練習問題:
A) 本文抜粋によると、3Dプリンターを使った前腕の変形矯正手術を成功させた藤井動物病院は、どこにあるか。
B) 本文抜粋にある次の一文を英語に訳せ。「カスタムオーダーメイドの治療器具を開発することは、患者だけでなく、治療を行う獣医にとっても大きなメリットだ。」
C) 本文抜粋のうち、「- CT撮影したものを3次元」で始まり「を大幅に短縮できたのである。」で終わる部分を、一字も変えずに書き写せ。

本文抜粋:
------------------------------------

動物の命を救う最新テクノロジー!3Dプリンターが使われた海外/国内の動物病院の事例紹介
医療分野での活用が進んでいる3Dプリンター。人間だけでなく、動物を対象にした開発・導入も進んでいるのはご存知だろうか。今回は、世界の動物病院における3Dプリンターの活用事例を紹介する。(画像は3Dプリンターで製作された動物用の医療機具/出典:PlayVet)
【海外編】動物病院での3Dプリンター活用事例
イタリアの動物用医療機器メーカー「PlayCast」では、獣医分野専用のブランド「PlayVet」を展開している。「PlayVet」 の特徴は、獣医による監修のもと、患者(動物)に必要な治療器具をゼロから設計している点だ。体の大きさや形、病状などは患者によって千差万別であるため、既成の治療器具ではすべての患者のニーズに応えることがむずかしい。「PlayVet」 が有するスキャン技術を応用し、過去の臨床症例や患者の病状をふまえて治療器具を3Dプリントすることで、あらゆる患者のニーズを満たすことができる。カスタムオーダーメイドの治療器具を開発することは、患者だけでなく、治療を行う獣医にとっても大きなメリットだ。
「PlayVet」 のメンバーは、「私たちは、患者、医師、そして最終的には飼い主にとってカスタマイズされたソリューションという点で最高のものを提供するために、獣外科医のパートナーであり続けたいと考えています。」と述べている。
【日本編】動物病院での3Dプリンター活用事例
神奈川県横浜市にある藤井動物病院では、整形外科専門獣医師グループの「ONE for Animals(ワンフォーアニマル)」と共同で、3Dプリンターを使用した前腕の変形矯正手術を成功させた。
今回の事例では、本手術の前に3Dプリンターモデルの作成と模擬手術を実施した。3Dプリンターモデルの作成手順は以下のとおりである。
- CT撮影したものを3次元の画像にしたあと、3Dプリンターで実物大の骨の模型を作成
- コンピューター画面上で設定した骨切り位置を実物大の3Dモデルにて確認し設定した角度で骨切りを実施
上記の3Dプリンターモデルをもとに模擬手術を行ったことで、これまでは矯正が困難で述語の合併症が生じやすかった「変形点が複数ある前腕の矯正手術」を正確に実施することができた。さらに、手術担当者の主観に頼っていた従来の手術方法と比べて、手術にかかる時間を大幅に短縮できたのである。
術語8週間が経過した患者の前腕は、右側前肢の外反が改善しており、術後の経過も良好だという。

------------------------------------

表示データ:
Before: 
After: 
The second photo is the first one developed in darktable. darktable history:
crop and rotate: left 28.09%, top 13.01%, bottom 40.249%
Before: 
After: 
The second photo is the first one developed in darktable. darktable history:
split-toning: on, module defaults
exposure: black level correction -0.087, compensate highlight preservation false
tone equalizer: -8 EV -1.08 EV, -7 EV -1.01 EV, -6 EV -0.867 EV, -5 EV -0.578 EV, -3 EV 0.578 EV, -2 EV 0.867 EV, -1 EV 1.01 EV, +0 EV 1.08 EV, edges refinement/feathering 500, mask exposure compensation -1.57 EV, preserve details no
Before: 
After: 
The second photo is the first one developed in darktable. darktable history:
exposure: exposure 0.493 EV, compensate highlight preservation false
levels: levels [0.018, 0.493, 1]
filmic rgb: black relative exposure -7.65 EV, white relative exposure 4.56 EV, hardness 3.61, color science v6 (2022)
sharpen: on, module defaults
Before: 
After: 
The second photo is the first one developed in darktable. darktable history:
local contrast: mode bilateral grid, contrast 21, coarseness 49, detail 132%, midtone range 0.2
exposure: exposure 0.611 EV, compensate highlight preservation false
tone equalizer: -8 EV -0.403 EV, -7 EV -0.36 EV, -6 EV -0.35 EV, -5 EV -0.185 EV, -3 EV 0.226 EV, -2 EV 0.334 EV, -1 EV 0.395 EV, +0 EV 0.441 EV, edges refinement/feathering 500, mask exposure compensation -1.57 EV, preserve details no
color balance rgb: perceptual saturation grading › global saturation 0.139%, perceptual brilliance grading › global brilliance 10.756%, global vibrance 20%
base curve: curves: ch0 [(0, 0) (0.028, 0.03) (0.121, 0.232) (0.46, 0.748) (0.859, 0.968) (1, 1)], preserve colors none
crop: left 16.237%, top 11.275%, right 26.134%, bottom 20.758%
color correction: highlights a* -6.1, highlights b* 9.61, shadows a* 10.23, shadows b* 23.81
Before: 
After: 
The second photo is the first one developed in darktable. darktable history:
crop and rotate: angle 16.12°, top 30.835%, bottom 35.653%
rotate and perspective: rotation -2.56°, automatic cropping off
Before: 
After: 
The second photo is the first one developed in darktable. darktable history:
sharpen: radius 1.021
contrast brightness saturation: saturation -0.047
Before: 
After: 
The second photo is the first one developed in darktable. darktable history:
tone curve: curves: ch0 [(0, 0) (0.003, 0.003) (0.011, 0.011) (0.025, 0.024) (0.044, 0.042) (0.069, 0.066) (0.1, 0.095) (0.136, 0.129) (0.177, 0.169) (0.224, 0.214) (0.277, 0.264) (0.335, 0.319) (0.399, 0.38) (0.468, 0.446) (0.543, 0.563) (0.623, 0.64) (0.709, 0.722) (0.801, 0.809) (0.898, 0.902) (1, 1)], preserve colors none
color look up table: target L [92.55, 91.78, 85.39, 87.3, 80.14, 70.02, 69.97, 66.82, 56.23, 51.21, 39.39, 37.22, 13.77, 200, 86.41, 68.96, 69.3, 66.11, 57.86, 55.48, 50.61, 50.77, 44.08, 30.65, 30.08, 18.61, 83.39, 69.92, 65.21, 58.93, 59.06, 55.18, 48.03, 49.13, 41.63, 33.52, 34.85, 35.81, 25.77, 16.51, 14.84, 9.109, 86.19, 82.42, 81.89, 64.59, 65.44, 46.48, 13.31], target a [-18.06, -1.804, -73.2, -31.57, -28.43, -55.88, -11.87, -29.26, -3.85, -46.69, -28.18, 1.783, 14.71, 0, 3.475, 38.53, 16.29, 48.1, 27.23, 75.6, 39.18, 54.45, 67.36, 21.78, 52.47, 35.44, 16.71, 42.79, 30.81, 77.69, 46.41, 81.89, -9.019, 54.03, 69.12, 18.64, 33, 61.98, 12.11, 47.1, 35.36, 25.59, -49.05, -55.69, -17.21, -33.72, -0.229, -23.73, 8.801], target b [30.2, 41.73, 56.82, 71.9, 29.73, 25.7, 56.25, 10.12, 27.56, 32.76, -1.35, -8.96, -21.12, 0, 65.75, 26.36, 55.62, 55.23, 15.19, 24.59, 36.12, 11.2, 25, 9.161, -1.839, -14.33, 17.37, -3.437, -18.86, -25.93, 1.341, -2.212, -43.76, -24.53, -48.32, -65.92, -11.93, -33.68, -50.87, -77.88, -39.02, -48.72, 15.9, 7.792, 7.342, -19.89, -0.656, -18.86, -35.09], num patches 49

------------------------------------

解答:
A) 神奈川県横浜市

B) Developing custom-made treatment devices is a major advantage not only for patients but also for the veterinarians who provide the treatment.

C)
- CT撮影したものを3次元の画像にしたあと、3Dプリンターで実物大の骨の模型を作成
- コンピューター画面上で設定した骨切り位置を実物大の3Dモデルにて確認し設定した角度で骨切りを実施
上記の3Dプリンターモデルをもとに模擬手術を行ったことで、これまでは矯正が困難で述語の合併症が生じやすかった「変形点が複数ある前腕の矯正手術」を正確に実施することができた。さらに、手術担当者の主観に頼っていた従来の手術方法と比べて、手術にかかる時間を大幅に短縮できたのである。